Des scientifiques d’une université américaine ont développé une montre connectée d’un nouveau genre. Le capteur pouvant mesurer le rythme cardiaque est connecté au système par un blob.
Jasmine Lu et Pedro Lopes, de l’Université de Chicago aux États-Unis, ont développé une montre connectée dont une partie fonctionne avec un blob, cet organisme unicellulaire quasi-immortel. Une façon de proposer une alternative pour réduire les déchets électroniques et poser des questions sur notre rapport aux objets du quotidien.
Un être vivant conducteur
Ces dernières années, la présence dans nos foyers des montres connectées, smartphones, tablettes et autres ordinateurs portables n’a cessé d’augmenter. Nos usages ont explosé et ces appareils font partie de notre vie quotidienne. Le problème de ceux-ci, c’est qu’on ne sait pas encore réellement quoi en faire lorsqu’ils cassent. Certes, des législations sont mises en place pour améliorer leur durabilité et leur réparabilité, mais la plupart du temps, un appareil cassé finit à la poubelle et vient alimenter les quelque 40 millions de tonnes de déchets électroniques générés chaque année.
Les deux scientifiques de l’Université de Chicago sont partis de ce constat pour développer un nouveau moyen d’alimenter une montre connectée. Celle-ci ne fonctionne vraiment que lorsque le Physarum polycephalum, plus communément appelé blob, placé à l’intérieur, est en bonne santé. Cet organisme jaune à l’apparence gluante a des propriétés étonnantes et utiles. Il est capable, par exemple, de conduire de l’électricité. Il est alors placé dans un petit compartiment réservé de la montre et doit être nourri pour grandir et rejoindre une autre partie du compartiment. Alors, seulement le capteur permettant de mesurer le rythme cardiaque est alimenté en énergie pour fonctionner.
Une relation plus profonde à son appareil
Après avoir développé un prototype, les scientifiques l’ont fait tester à cinq personnes pendant deux semaines.

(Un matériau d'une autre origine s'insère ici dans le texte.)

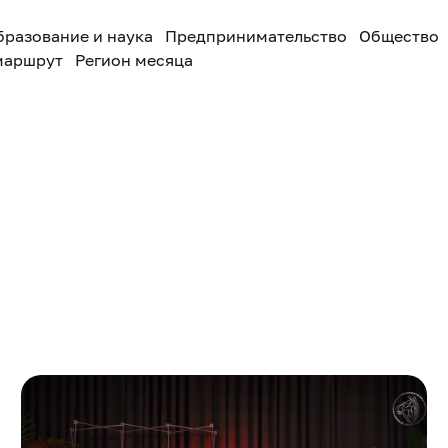
бразование и наука
Предпринимательство
Общество
маршрут
Регион месяца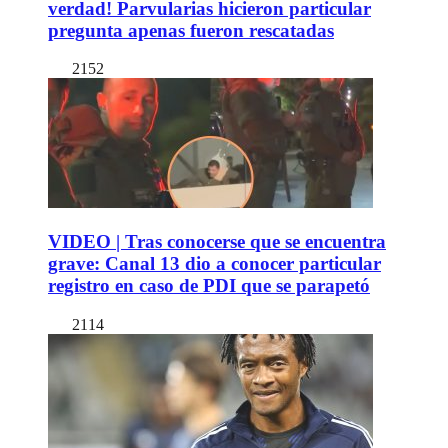
verdad! Parvularias hicieron particular
pregunta apenas fueron rescatadas
2152
VIDEO | Tras conocerse que se encuentra
grave: Canal 13 dio a conocer particular
registro en caso de PDI que se parapetó
2114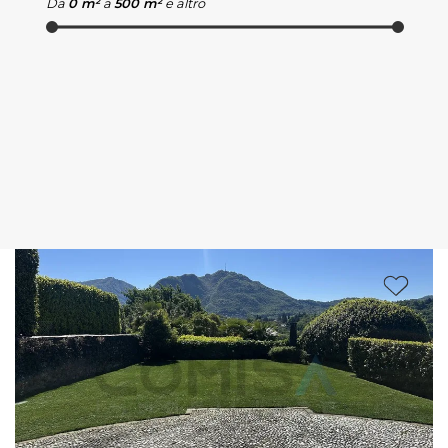
Da
0 m²
a
500 m²
e altro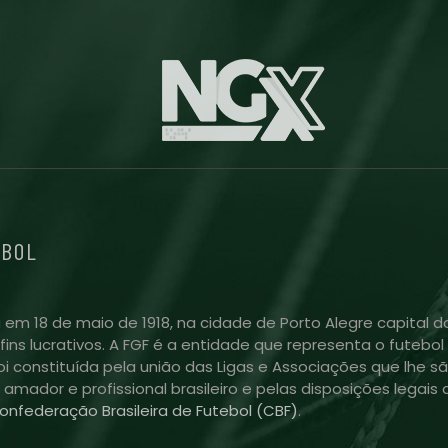
EBOL
 em 18 de maio de 1918, na cidade de Porto Alegre capital do
m fins lucrativos. A FGF é a entidade que representa o futeb
i constituída pela união das Ligas e Associações que lhe sã
l amador e profissional brasileiro e pelas disposições lega
onfederação Brasileira de Futebol (CBF)
.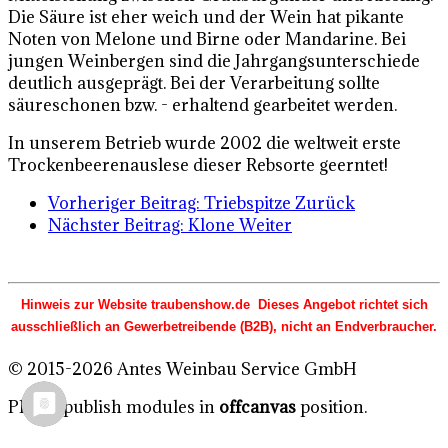
Die Säure ist eher weich und der Wein hat pikante
Noten von Melone und Birne oder Mandarine. Bei
jungen Weinbergen sind die Jahrgangsunterschiede
deutlich ausgeprägt. Bei der Verarbeitung sollte
säureschonen bzw. - erhaltend gearbeitet werden.
In unserem Betrieb wurde 2002 die weltweit erste
Trockenbeerenauslese dieser Rebsorte geerntet!
Vorheriger Beitrag: Triebspitze
Zurück
Nächster Beitrag: Klone
Weiter
Hinweis zur Website traubenshow.de Dieses Angebot richtet sich
ausschließlich an Gewerbetreibende (B2B), nicht an Endverbraucher.
© 2015-2026 Antes Weinbau Service GmbH
Please publish modules in
offcanvas
position.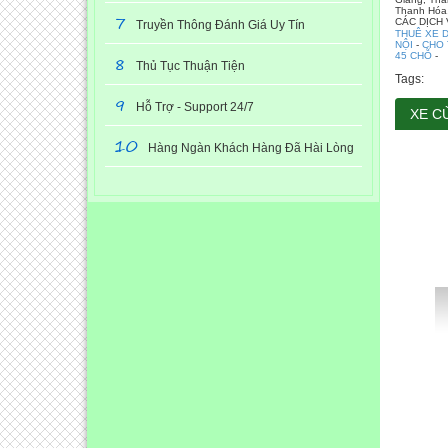
Thanh Hóa,
7
CÁC DỊCH
Truyền Thông Đánh Giá Uy Tín
THUÊ XE D
NỘI
-
CHO 
8
45 CHỖ
-
Thủ Tục Thuận Tiện
Tags:
9
Hỗ Trợ - Support 24/7
XE C
10
Hàng Ngàn Khách Hàng Đã Hài Lòng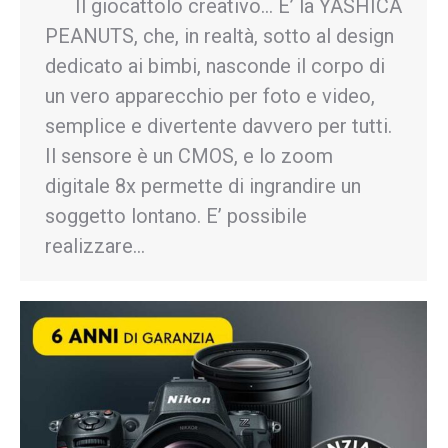
Il giocattolo creativo… E’ la YASHICA
PEANUTS, che, in realtà, sotto al design
dedicato ai bimbi, nasconde il corpo di
un vero apparecchio per foto e video,
semplice e divertente davvero per tutti.
Il sensore è un CMOS, e lo zoom
digitale 8x permette di ingrandire un
soggetto lontano. E’ possibile
realizzare…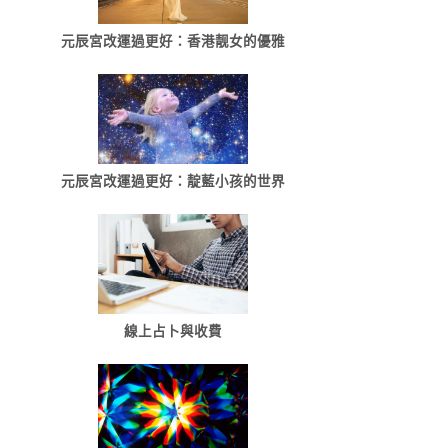
元辰宮改運過更好：香港靓女的優雅
元辰宮改運過更好：靛藍小孩的世界
線上占卜與收費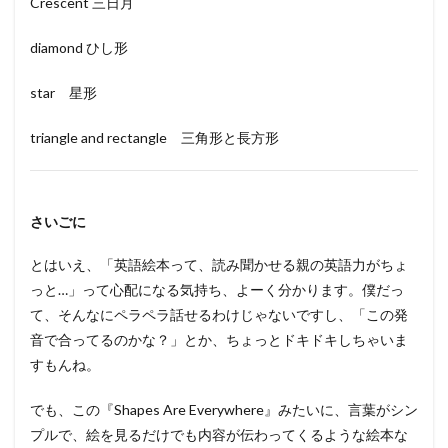
Crescent 三日月
diamond ひし形
star 星形
triangle and rectangle 三角形と長方形
さいごに
とはいえ、「英語絵本って、読み聞かせる親の英語力がちょ
っと…」って心配になる気持ち、よーく分かります。僕だっ
て、そんなにペラペラ話せるわけじゃないですし、「この発
音で合ってるのかな？」とか、ちょっとドキドキしちゃいま
すもんね。
でも、この『Shapes Are Everywhere』みたいに、言葉がシン
プルで、絵を見るだけでも内容が伝わってくるような絵本な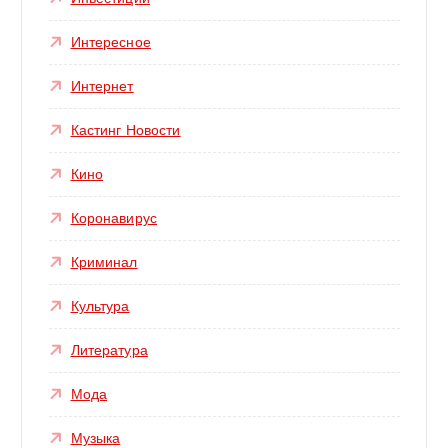
Интересное
Интернет
Кастинг Новости
Кино
Коронавирус
Криминал
Культура
Литература
Мода
Музыка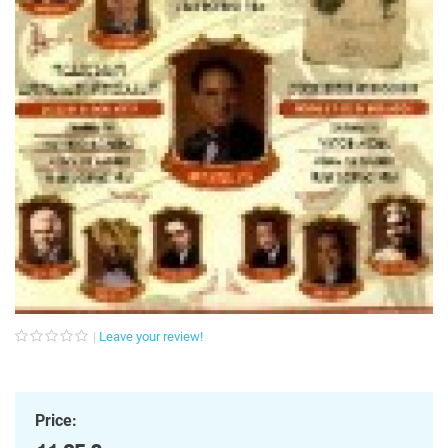
Leave your review!
Price: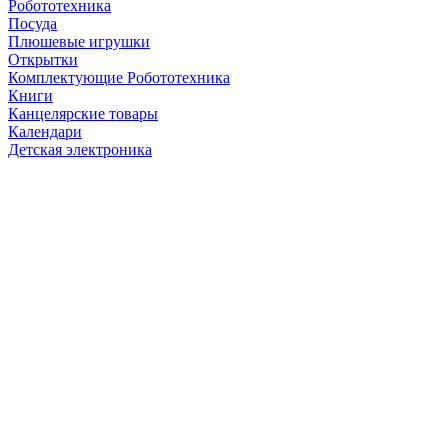
Робототехника
Посуда
Плюшевые игрушки
Открытки
Комплектующие Робототехника
Книги
Канцелярские товары
Календари
Детская электроника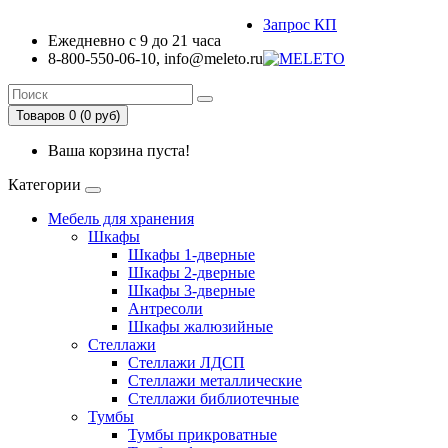
Запрос КП
Ежедневно с 9 до 21 часа
8-800-550-06-10, info@meleto.ru
Товаров 0 (0 pуб)
Ваша корзина пуста!
Категории
Мебель для хранения
Шкафы
Шкафы 1-дверные
Шкафы 2-дверные
Шкафы 3-дверные
Антресоли
Шкафы жалюзийные
Стеллажи
Стеллажи ЛДСП
Стеллажи металлические
Стеллажи библиотечные
Тумбы
Тумбы прикроватные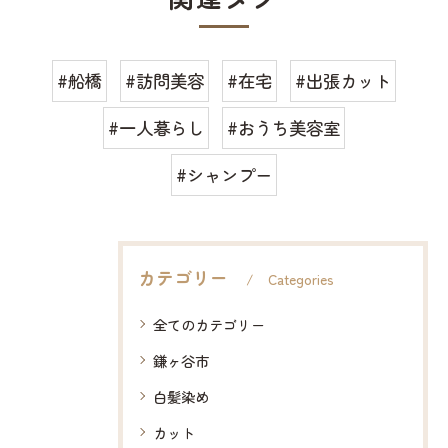
#船橋
#訪問美容
#在宅
#出張カット
#一人暮らし
#おうち美容室
#シャンプー
カテゴリー
Categories
全てのカテゴリー
鎌ヶ谷市
白髪染め
カット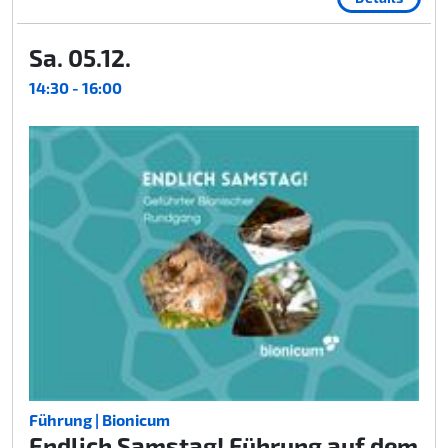
Sa. 05.12.
14:30 - 16:00
Führung | Bionicum
Endlich Samstag! Führung auf dem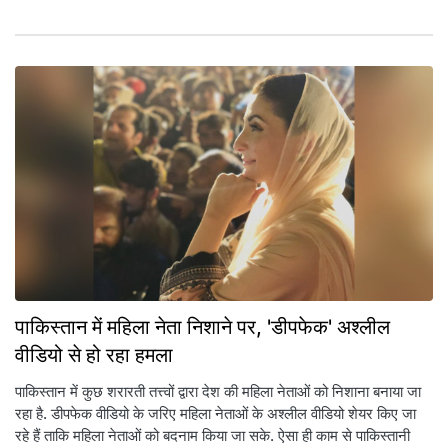
पाकिस्तान में महिला नेता निशाने पर, 'डीपफेक' अश्लील
वीडियो से हो रहा हमला
पाकिस्तान में कुछ शरारती तत्त्वों द्वारा देश की महिला नेताओं को निशाना बनाया जा
रहा है. डीपफेक वीडियो के जरिए महिला नेताओं के अश्लील वीडियो शेयर किए जा
रहे हैं ताकि महिला नेताओं को बदनाम किया जा सके. ऐसा ही काम से पाकिस्तानी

Lors des sept premiers jours, la consigne était de nourrir le blob (avec un mélange d’avoine et d’eau) jusqu’à ce qu’il se développe suffisamment pour faire fonctionner le capteur. Imaginez un Tamagotchi, mais en réel. Pendant la seconde semaine, il était interdit aux testeurs de nourrir le blob, qui se mettait alors à sécher et à entrer en sommeil profond. Pendant ces 15 jours d’expérience, les participants ont pu écrire leurs pensées dans un journal.
Nous découvrons donc que ceux-ci se sont attachés sentimentalement à ce blob et que s’en occuper chaque jour a modifié leur perception de cet appareil électronique. Certains, selon l’université, ont même comparé l’expérience au fait d’avoir un animal de compagnie. Les participants ont même été choqués et tristes lorsqu’il leur a été interdit de nourrir le blob pendant une semaine (ce qui ne le tuait pas, le blob étant capable de rester dans un état de sommeil pendant de longs mois, voire des années avant d’être « réactivé »).
Jasmine Lu a pu partager sa vision sur ce projet :
« Nous pouvons prendre soin de nos appareils de différentes manières, par exemple en les nettoyant, en les entretenant ou en les réparant lorsqu’ils sont cassés. Mais dans la conception actuelle des appareils grand public, ces aspects du soin sont moins mis en avant ou sont rendus inaccessibles ; ils sont conçus pour que vous les jetiez, au lieu de vous engager davantage avec eux. Je pense donc qu’il y a un avantage à se concentrer sur cet aspect de l’entretien des appareils plutôt que sur leur simple consommation. »
Si un tel objet sortait un jour, il permettrait à la fois de contenir moins de composants, d’être plus durable et de proposer une relation plus profonde entre l’humain et son appareil.